As observed in the previous blog post of this series, screenshot tests have a lot in common regardless of the library they're written with, namely:

1. Setting the device configuration (e.g. Locale, Ui Mode, Font scale...)

2. Setting the Subject Under Test (SUT): e.g. invoking the composable

3. Recording/Verifying the screenshot of the SUT.

In this blog post, we'll see, in broad terms, how AndroidUitestingUtils 2.0.0 uses those findings to support writing cross-library screenshot tests.

Defining a common interface

So we'll define a common interface for setting up the device configuration and the SUT, as well as for recording/verifying.

This interface must have no direct dependency on any screenshot library: we don't want cross-library screenshot tests to depend on libraries we might never use.

// 1: Define the common device configuration.
data class ScreenshotConfigForComposable(
   val locale: String? = null,
   val fontScale: FontSize? = null,
   ...
)

// 1: Pass common device configuration. 
// To be set by each library internally
abstract class ScreenshotTestRuleForComposable( 
   open val config: ScreeenshotConfigForComposable,
): TestWatcher() {

    // 2 & 3: Set the SUT & Record/verify snapshots
    abstract fun snapshot(
        name: String? = null,
        composable: @Composable () -> Unit,
    )
}

Implementing the interface for each library

Now we'll implement that interface for Paparazzi, Dropshots & Roborazzi ¹.

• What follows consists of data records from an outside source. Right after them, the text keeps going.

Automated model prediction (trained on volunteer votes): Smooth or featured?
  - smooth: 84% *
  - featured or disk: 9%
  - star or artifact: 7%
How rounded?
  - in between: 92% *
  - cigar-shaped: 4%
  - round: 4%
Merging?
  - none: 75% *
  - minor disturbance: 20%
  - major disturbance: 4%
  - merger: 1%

To maintain dependency separation, each implementation is enclosed within its own module, e.g. :paparazzi, :dropshots, :roborazzi, etc. and only depends on its corresponding screenshot library — :paparazzi on Paparazzi, :dropshots on Dropshots, etc., — ensuring no cross-dependencies among them.

¹ AndroidUiTestingUtils provides these implementations + one for Shot

Paparazzi

To access Paparazzi's classes, we declare its dependency in the gradle file of :paparazzi module.

dependencies {
    api 'app.cash.paparazzi:paparazzi:1.3.1'
}

And use them in our TestRule

class PaparazziScreenshotTestRuleForComposable( 
   override val config: ScreeenshotConfigForComposable,
): ScreenshotTestRuleForComposable(config) {
    // 1. Set the device configuration 
    private paparazzi: Paparazzi by lazy {
        // Class in AndroidUiTestingUtils that 
        // converts screenshotConfigForComposable
        // into something that Paparazzi understands  
        PaparazziForComposableTestRuleBuilder()
            .applyScreenshotConfig(config) 
            .build()
    } 

    override fun apply(
        base: Statement?, 
        description: Description?,
    ) : Statement =
        paparazzi.apply(statement, base)

    // 2 & 3: Set the SUT & record/verify snapshots
    override fun snapshot(
        name: String? = null,
        composable: @Composable () -> Unit,
    ){
        paparazzi.snapshot(name, composable)
    }  
}

Check out the full code here

Dropshots

Same as before, we declare Dropshots dependency in the gradle file of :dropshots module

dependencies {
    api 'com.dropbox.dropshots:dropshots:0.4.1'
}

class DropshotsScreenshotTestRuleForComposable( 
   override val config: ScreeenshotConfigForComposable,
): ScreenshotTestRuleForComposable(config) {
    // 1. Set the configuration via TestRule
    // This is provided by AndroidUiTestingUtils
    private val activityScenarioRule by lazy { 
        ActivityScenarioForComposableRule(
            config = config.toComposableConfig() 
        )            
    }

    // Used for recording/verifying
    private val dropshots: Dropshots by lazy { 
        Dropshots()
    } 

    // Ensure both rules apply with RuleChain
    override fun apply(
        base: Statement?, 
        description: Description?,
    ) : Statement = 
        RuleChain
            .outerRule(dropshots)
            .around(activityScenarioRule)
            .apply(base, description)
    }  

    // 2 & 3: Set the SUT & record/verify snapshots
    override fun snapshot(
        name: String? = null,
        composable: @Composable () -> Unit,
    ){
        // 2: Set the SUT and return it as ComposeView
        val composeView =
            activityScenarioRule
                .setContent(composable)
                .composeView

        // 3: Record/verify the ComposeView
        dropshots.assertSnapshot(
            view = composeView, 
            name = name,
        )
    }  
}

Check out the full code here

Roborazzi

Analogue to Paparazzi and Dropshots

dependencies { 
    api 'io.github.takahirom.roborazzi:roborazzi:1.5.0-rc-1' 
}

class RoborazziScreenshotTestRuleForComposable( 
   override val config: ScreeenshotConfigForComposable,
): ScreenshotTestRuleForComposable(config) {
    // 1. Set the configuration via TestRule
    // This is provided by AndroidUiTestingUtils
    // and contains a ComposeRule too
    private val activityScenarioRule by lazy { 
        RobolectricActivityScenarioForComposableRule(
            config = config.toComposableConfig() 
        )            
    }

    private val filePathGenerator: FilePathGenerator = 
        FilePathGenerator()

    override fun apply(
        base: Statement?,
        description: Description?,
    ): Statement =
        activityScenarioRule.apply(base, description)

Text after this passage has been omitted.